Work required:
In full and word for word, copy the listing; no pictures belong in the copy.

Dataset content:
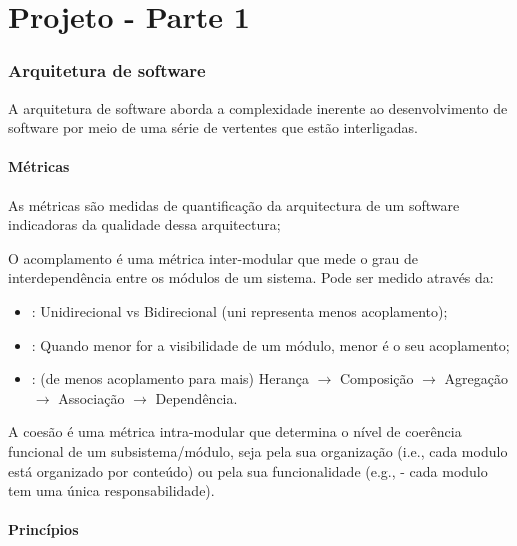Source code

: \chapter{Projeto - Parte 1} \label{ch:projeto-parte1}

\subsection{Arquitetura de software}\label{subsec:arquitetura-de-software}

A arquitetura de software aborda a complexidade inerente ao desenvolvimento de software por meio de uma série de vertentes que estão interligadas. 

\subsubsection{Métricas}\label{subsubsec:acoplamento}

As métricas são medidas de quantificação da arquitectura de um software indicadoras da qualidade dessa arquitectura;

O acomplamento é uma métrica inter-modular que mede o grau de interdependência entre os módulos de um sistema. Pode ser medido através da:
\begin{itemize}[topsep=0pt,itemsep=0pt,partopsep=0pt, parsep=0pt]
    \item {}: Unidirecional vs Bidirecional (uni representa menos acoplamento);
    \item {}: Quando menor for a visibilidade de um módulo, menor é o  seu acoplamento;
    \item {}: (de menos acoplamento para mais) Herança $\rightarrow$ Composição $\rightarrow$ Agregação $\rightarrow$ Associação $\rightarrow$ Dependência.
\end{itemize}

A coesão é uma métrica intra-modular que determina o nível de coerência funcional de um subsistema/módulo, seja pela sua organização (i.e., cada modulo está organizado por conteúdo) ou pela sua funcionalidade (e.g.,  - cada modulo tem uma única responsabilidade).

\subsubsection{Princípios}\label{subsubsec:principios}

Result for this task:
Source code

: \chapter{Projeto - Parte 1} \label{ch:projeto-parte1}

\subsection{Arquitetura de software}\label{subsec:arquitetura-de-software}

A arquitetura de software aborda a complexidade inerente ao desenvolvimento de software por meio de uma série de vertentes que estão interligadas. 

\subsubsection{Métricas}\label{subsubsec:acoplamento}

As métricas são medidas de quantificação da arquitectura de um software indicadoras da qualidade dessa arquitectura;

O acomplamento é uma métrica inter-modular que mede o grau de interdependência entre os módulos de um sistema. Pode ser medido através da:
\begin{itemize}[topsep=0pt,itemsep=0pt,partopsep=0pt, parsep=0pt]
    \item {}: Unidirecional vs Bidirecional (uni representa menos acoplamento);
    \item {}: Quando menor for a visibilidade de um módulo, menor é o  seu acoplamento;
    \item {}: (de menos acoplamento para mais) Herança $\rightarrow$ Composição $\rightarrow$ Agregação $\rightarrow$ Associação $\rightarrow$ Dependência.
\end{itemize}

A coesão é uma métrica intra-modular que determina o nível de coerência funcional de um subsistema/módulo, seja pela sua organização (i.e., cada modulo está organizado por conteúdo) ou pela sua funcionalidade (e.g.,  - cada modulo tem uma única responsabilidade).

\subsubsection{Princípios}\label{subsubsec:principios}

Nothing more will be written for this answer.